Association football career
- Positions: Midfielder; defender;

College career
- Years: Team / Apps / (Gls)
- 2001–2004: Yale Bulldogs

Senior career*
- Years: Team / Apps / (Gls)
- 2002–2004: Kansas City Brass / 37 / (6)
- 2005–2007: Kansas City Wizards / 19 / (0)
- 2008: Sandvikens IF
- 2008–2009: Gefle IF / 4 / (0)

= Ryan Raybould =

American former footballer and lawyer (born 1983)

Ryan Russell Raybould (born May 30, 1983, in Leawood, Kansas) is an American lawyer and former professional soccer player who has served as the United States Attorney for the United States District Court for the Northern District of Texas since May 2026. He played midfielder for the Gefle IF of Allsvenskan in Sweden. As an attorney, he was U.S. Senator John Cornyn's chief counsel and a litigation partner at Kirkland & Ellis. In October 2025, Raybould was nominated by President Donald Trump to be the United States Attorney for the United States District Court for the Northern District of Texas. He was confirmed by the U.S. Senate in May 2026.

==Soccer career==
Raybould signed a developmental contract with the Wizards on March 11, 2005. He appeared in 19 games. After four seasons in MLS, Raybould signed a contract with Swedish club Gefle IF during the summer 2008. His stint in Gefle was a short one, Raybould only played four games in the Swedish top-tier league, and he resigned a year later.

==Legal career==

After retiring from professional soccer Raybould studied law at Notre Dame Law School. After graduating, he clerked for Judge Reed O'Connor of the United States District Court for the Northern District of Texas. He has worked as a federal prosecutor in the U.S. Justice Department. As of August 27, 2018, Raybould was an assistant United States attorney at the Dallas Criminal Division. Raybould worked as Senator John Cornyn's chief counsel and was also the deputy chief of the white collar and public corruption unit in the United States Attorney’s Office for the Northern District of Texas.

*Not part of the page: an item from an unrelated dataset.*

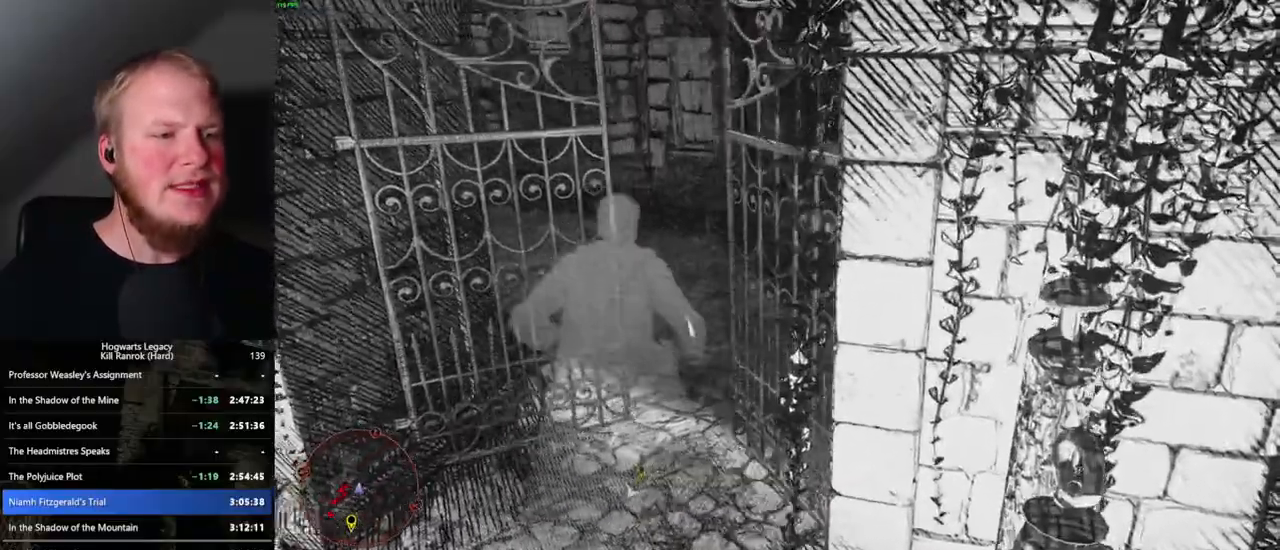
{"keys": ["w"], "mouse": [], "events": []}
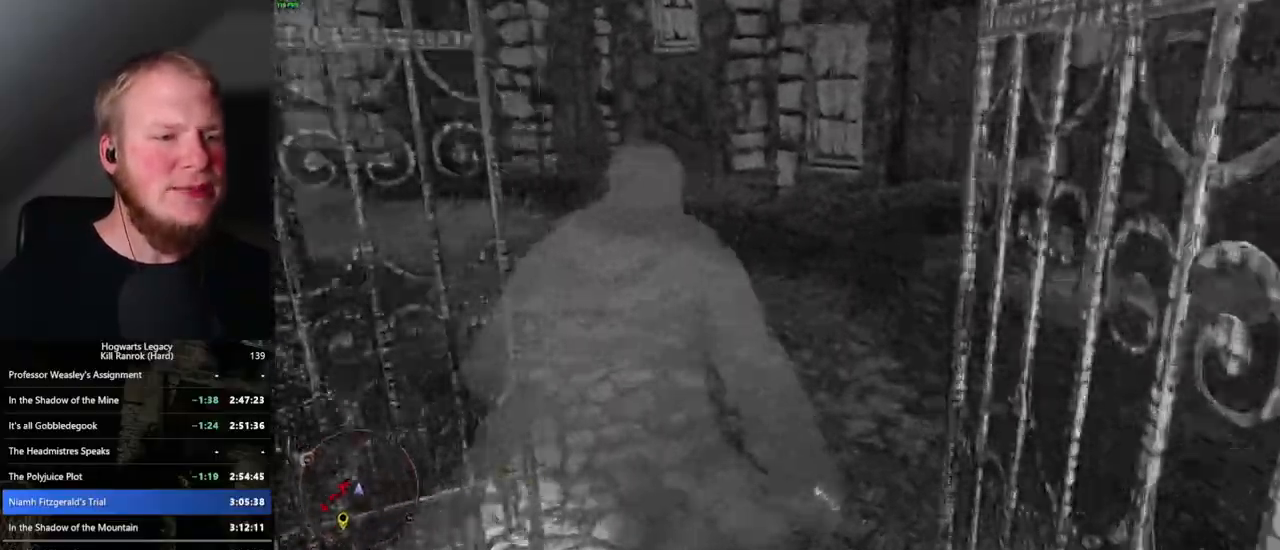
{"keys": ["w"], "mouse": [], "events": []}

== United States Attorney for the Northern District of Texas ==
Raybould was named the United States Attorney for the Northern District of Texas on November 17, 2025, by U.S. Attorney General Pam Bondi. The Northern District of Texas covers 96,000 square miles and a population of approximately eight million, including those in Dallas, Fort Worth, Amarillo, Lubbock, Abilene, San Angelo, Wichita Falls, and surrounding areas. Raybould oversees roughly 220 attorneys and staff across five division offices and is responsible for all federal criminal prosecutions and civil litigation involving the United States government in the region. Raybould was confirmed by the U.S. Senate on May 18, 2026.

==Personal life==
Raybould's wife, Brooke, is a social media influencer.